When an energetic charged particle, such as an electron or positron, passes through a medium, it undergoes a large number of interactions with the nuclei and orbital electrons of atoms in the absorber. These interactions lead to the loss of kinetic energy of the particle, which is transferred to the medium in the form of ionization, excitation, or radiation. The primary interactions are:

Ionization: Ejection of an orbital electron from the atom.
Excitation: A transfer of energy to an orbital electron, raising it to a higher energy state.
Bremsstrahlung (Radiation loss): Production of X-rays due to inelastic scattering with the nuclei of the absorber.

Types of Stopping Power

The energy loss of a charged particle in a medium is characterized by two main types of stopping power:

Collision Stopping Power (\(s_{\text{col}}\)): Energy loss due to interactions with orbital electrons of the absorber, resulting in ionization or excitation.
Radiation Stopping Power (\(s_{\text{rad}}\)): Energy loss due to interactions with the nuclei of the absorber, primarily through the production of bremsstrahlung radiation.

The total stopping power (\(s_{\text{tot}}\)) is the sum of these two components:

\( s_{\text{tot}} = s_{\text{col}} + s_{\text{rad}} \)

Electron-Orbital Interactions

Coulomb interactions between an incident electron and the orbital electrons of the absorber result in ionization and excitation. These interactions are described as follows:

Ionization: When an electron transfers enough energy to eject an orbital electron from an atom, creating an ion.
Excitation: When the electron transfers energy to excite an orbital electron to a higher energy level without ejection from the atom.

The energy loss from ionization and excitation contributes to the collision stopping power (\(s_{\text{col}}\)).
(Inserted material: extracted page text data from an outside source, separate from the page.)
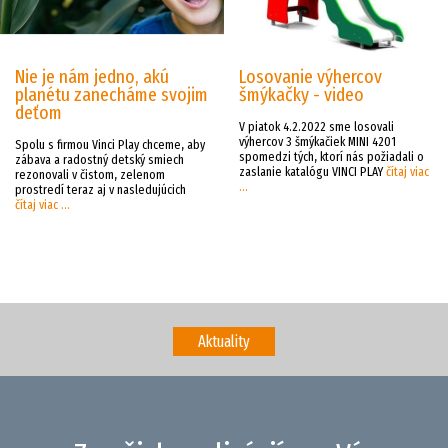
Nie je nám jedno, akú
Losovanie výhercov
planétu zanecháme svojim
šmýkačky - video
deťom
V piatok 4.2.2022 sme losovali
výhercov 3 šmýkačiek MINI 4201
Spolu s firmou Vinci Play chceme, aby
spomedzi tých, ktorí nás požiadali o
zábava a radostný detský smiech
zaslanie katalógu VINCI PLAY
čítaj viac
rezonovali v čistom, zelenom
...
prostredí teraz aj v nasledujúcich
čítaj viac ...
Aktuality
Electron-Nucleus Interactions

When an energetic charged particle interacts with the nuclei of an absorber, the interaction is governed by Coulomb forces. Most of these interactions are elastic, meaning the particle does not lose energy, but in some cases, the interaction is inelastic and the particle loses energy in the form of bremsstrahlung radiation (X-ray photons).

The energy loss due to bremsstrahlung radiation is characterized by the radiation stopping power (\(s_{\text{rad}}\)) and is described by the Larmor relationship, which states that the rate of energy loss is proportional to the square of the particle’s acceleration and the square of the particle’s charge.
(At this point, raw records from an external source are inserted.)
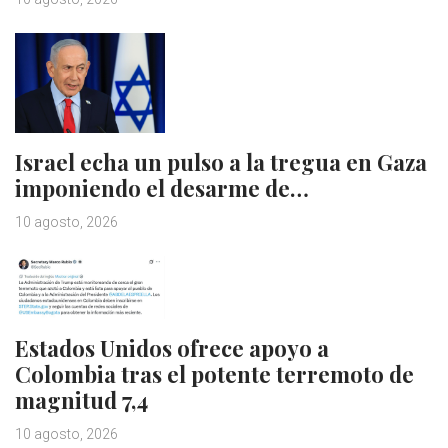
Israel echa un pulso a la tregua en Gaza
imponiendo el desarme de…
10 agosto, 2026
Estados Unidos ofrece apoyo a
Colombia tras el potente terremoto de
magnitud 7,4
10 agosto, 2026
\( \frac{dE}{dx} = \frac{z^2 e^2}{4 \pi \epsilon_0} \frac{v^2}{c^2} \)

Where:

\(z\) is the charge of the incident particle,
\(e\) is the electron charge,
\(\epsilon_0\) is the permittivity of free space,
\(v\) is the velocity of the particle,
\(c\) is the speed of light.

Example Calculation: Total Stopping Power

Let's consider an example where we calculate the total stopping power for a 1 MeV electron in a medium.

Collision stopping power (\(s_{\text{col}}\)) = \( 0.4 \, \text{MeV/cm} \)
Radiation stopping power (\(s_{\text{rad}}\)) = \( 0.1 \, \text{MeV/cm} \)
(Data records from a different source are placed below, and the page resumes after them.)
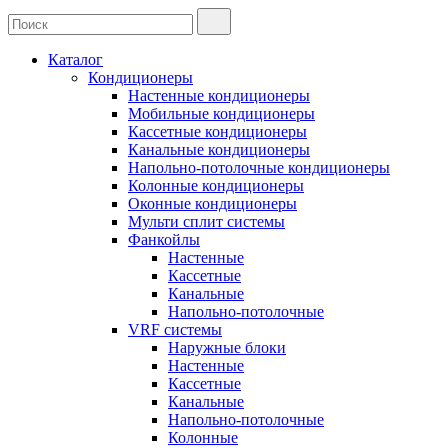
Каталог
Кондиционеры
Настенные кондиционеры
Мобильные кондиционеры
Кассетные кондиционеры
Канальные кондиционеры
Напольно-потолочные кондиционеры
Колонные кондиционеры
Оконные кондиционеры
Мульти сплит системы
Фанкойлы
Настенные
Кассетные
Канальные
Напольно-потолочные
VRF системы
Наружные блоки
Настенные
Кассетные
Канальные
Напольно-потолочные
Колонные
We can calculate the total stopping power using the formula:

\( s_{\text{tot}} = s_{\text{col}} + s_{\text{rad}} = 0.4 \, \text{MeV/cm} + 0.1 \, \text{MeV/cm} \)

So, the total stopping power is:

\( s_{\text{tot}} = 0.5 \, \text{MeV/cm} \)

This means that the electron will lose \( 0.5 \, \text{MeV} \) of energy for every centimeter it travels through the medium.

Important Notes

Note: The total energy loss of a charged particle in a medium depends not only on the particle’s properties (mass, charge, energy) but also on the properties of the absorbing material (density, atomic number). In materials with higher atomic numbers, the radiation stopping power tends to increase due to more frequent interactions with the nuclei.